## Records shown
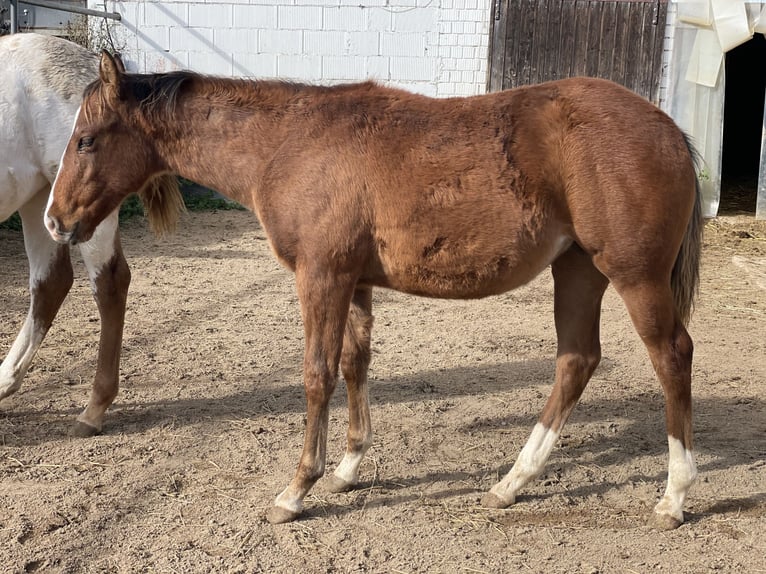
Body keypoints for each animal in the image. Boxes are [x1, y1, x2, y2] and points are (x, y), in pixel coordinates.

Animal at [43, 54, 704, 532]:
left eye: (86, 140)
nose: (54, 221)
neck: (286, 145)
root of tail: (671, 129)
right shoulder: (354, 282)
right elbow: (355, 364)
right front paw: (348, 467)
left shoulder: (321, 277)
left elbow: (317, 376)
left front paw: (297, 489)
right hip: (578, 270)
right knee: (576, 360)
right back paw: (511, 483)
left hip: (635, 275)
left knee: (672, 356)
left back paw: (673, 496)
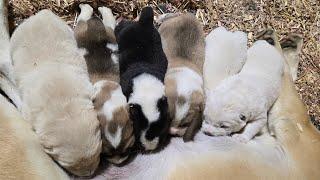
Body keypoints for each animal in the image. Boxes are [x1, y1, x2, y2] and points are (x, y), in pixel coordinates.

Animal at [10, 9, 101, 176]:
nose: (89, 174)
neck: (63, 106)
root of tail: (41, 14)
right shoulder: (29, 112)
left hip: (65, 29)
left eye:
* * *
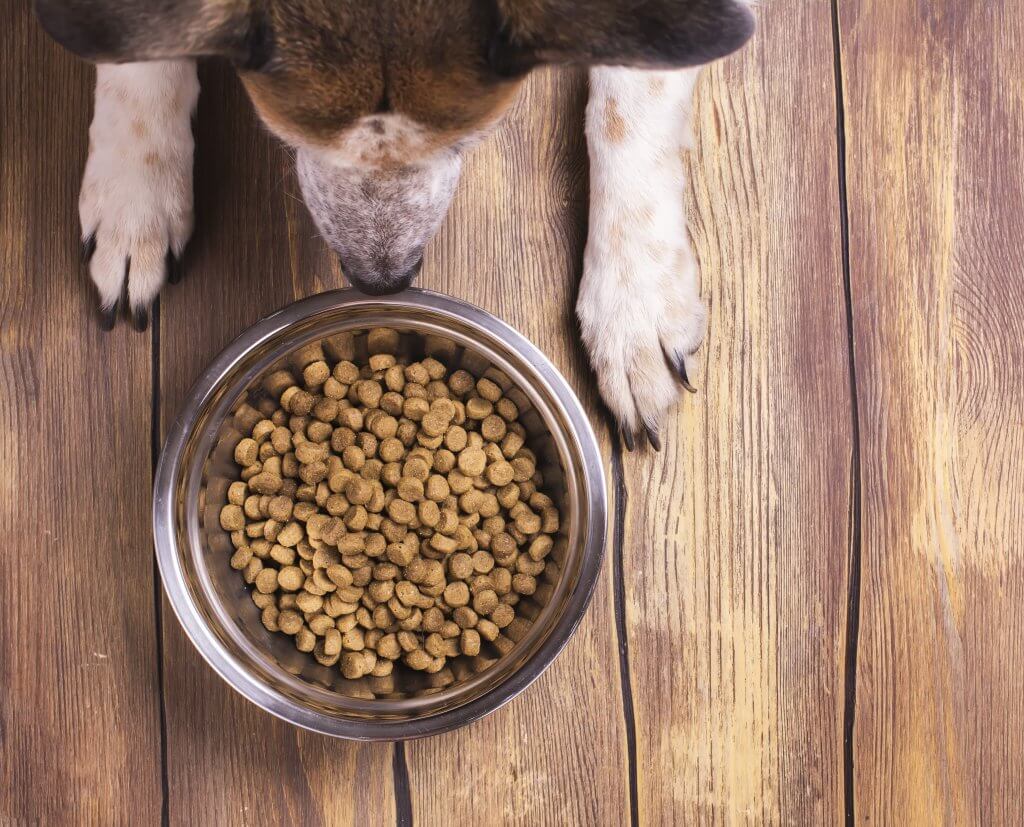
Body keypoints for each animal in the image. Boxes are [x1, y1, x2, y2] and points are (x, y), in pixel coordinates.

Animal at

## Work instructions
Throughout the data above, report every line that contains the string "left".

## Expected output
left eye: (86, 140)
left shoulder: (321, 277)
left elbow: (317, 376)
left front paw: (297, 489)
left hip: (635, 275)
left knee: (672, 356)
left back paw: (673, 496)
left hip: (65, 29)
left eye:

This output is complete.